__WHAT THE TASK ASKS__: All of the entries are to be restated word for word.

::: THE DATA :::

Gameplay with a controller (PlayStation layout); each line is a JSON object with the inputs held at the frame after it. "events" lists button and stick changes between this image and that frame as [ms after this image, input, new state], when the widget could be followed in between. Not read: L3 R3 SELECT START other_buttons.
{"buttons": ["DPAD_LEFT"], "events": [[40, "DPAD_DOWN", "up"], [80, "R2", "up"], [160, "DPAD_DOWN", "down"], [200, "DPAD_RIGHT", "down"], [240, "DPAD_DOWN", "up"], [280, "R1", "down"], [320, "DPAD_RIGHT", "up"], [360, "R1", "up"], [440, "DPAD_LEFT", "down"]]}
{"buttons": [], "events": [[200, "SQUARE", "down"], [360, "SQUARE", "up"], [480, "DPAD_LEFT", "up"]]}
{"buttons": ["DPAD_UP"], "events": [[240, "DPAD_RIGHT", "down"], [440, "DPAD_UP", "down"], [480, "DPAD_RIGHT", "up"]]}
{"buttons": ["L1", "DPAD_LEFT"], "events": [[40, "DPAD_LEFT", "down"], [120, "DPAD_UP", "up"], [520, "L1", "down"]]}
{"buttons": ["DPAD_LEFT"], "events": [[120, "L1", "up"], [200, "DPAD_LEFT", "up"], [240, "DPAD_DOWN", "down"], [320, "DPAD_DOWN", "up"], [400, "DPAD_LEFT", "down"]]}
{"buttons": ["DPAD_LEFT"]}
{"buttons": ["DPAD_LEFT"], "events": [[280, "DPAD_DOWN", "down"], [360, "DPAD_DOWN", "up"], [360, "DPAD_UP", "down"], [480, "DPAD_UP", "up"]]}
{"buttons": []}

:::

__YOUR RESPONSE__:
Gameplay with a controller (PlayStation layout); each line is a JSON object with the inputs held at the frame after it. "events" lists button and stick changes between this image and that frame as [ms after this image, input, new state], when the widget could be followed in between. Not read: L3 R3 SELECT START other_buttons.
{"buttons": ["DPAD_LEFT"], "events": [[40, "DPAD_DOWN", "up"], [80, "R2", "up"], [160, "DPAD_DOWN", "down"], [200, "DPAD_RIGHT", "down"], [240, "DPAD_DOWN", "up"], [280, "R1", "down"], [320, "DPAD_RIGHT", "up"], [360, "R1", "up"], [440, "DPAD_LEFT", "down"]]}
{"buttons": [], "events": [[200, "SQUARE", "down"], [360, "SQUARE", "up"], [480, "DPAD_LEFT", "up"]]}
{"buttons": ["DPAD_UP"], "events": [[240, "DPAD_RIGHT", "down"], [440, "DPAD_UP", "down"], [480, "DPAD_RIGHT", "up"]]}
{"buttons": ["L1", "DPAD_LEFT"], "events": [[40, "DPAD_LEFT", "down"], [120, "DPAD_UP", "up"], [520, "L1", "down"]]}
{"buttons": ["DPAD_LEFT"], "events": [[120, "L1", "up"], [200, "DPAD_LEFT", "up"], [240, "DPAD_DOWN", "down"], [320, "DPAD_DOWN", "up"], [400, "DPAD_LEFT", "down"]]}
{"buttons": ["DPAD_LEFT"]}
{"buttons": ["DPAD_LEFT"], "events": [[280, "DPAD_DOWN", "down"], [360, "DPAD_DOWN", "up"], [360, "DPAD_UP", "down"], [480, "DPAD_UP", "up"]]}
{"buttons": []}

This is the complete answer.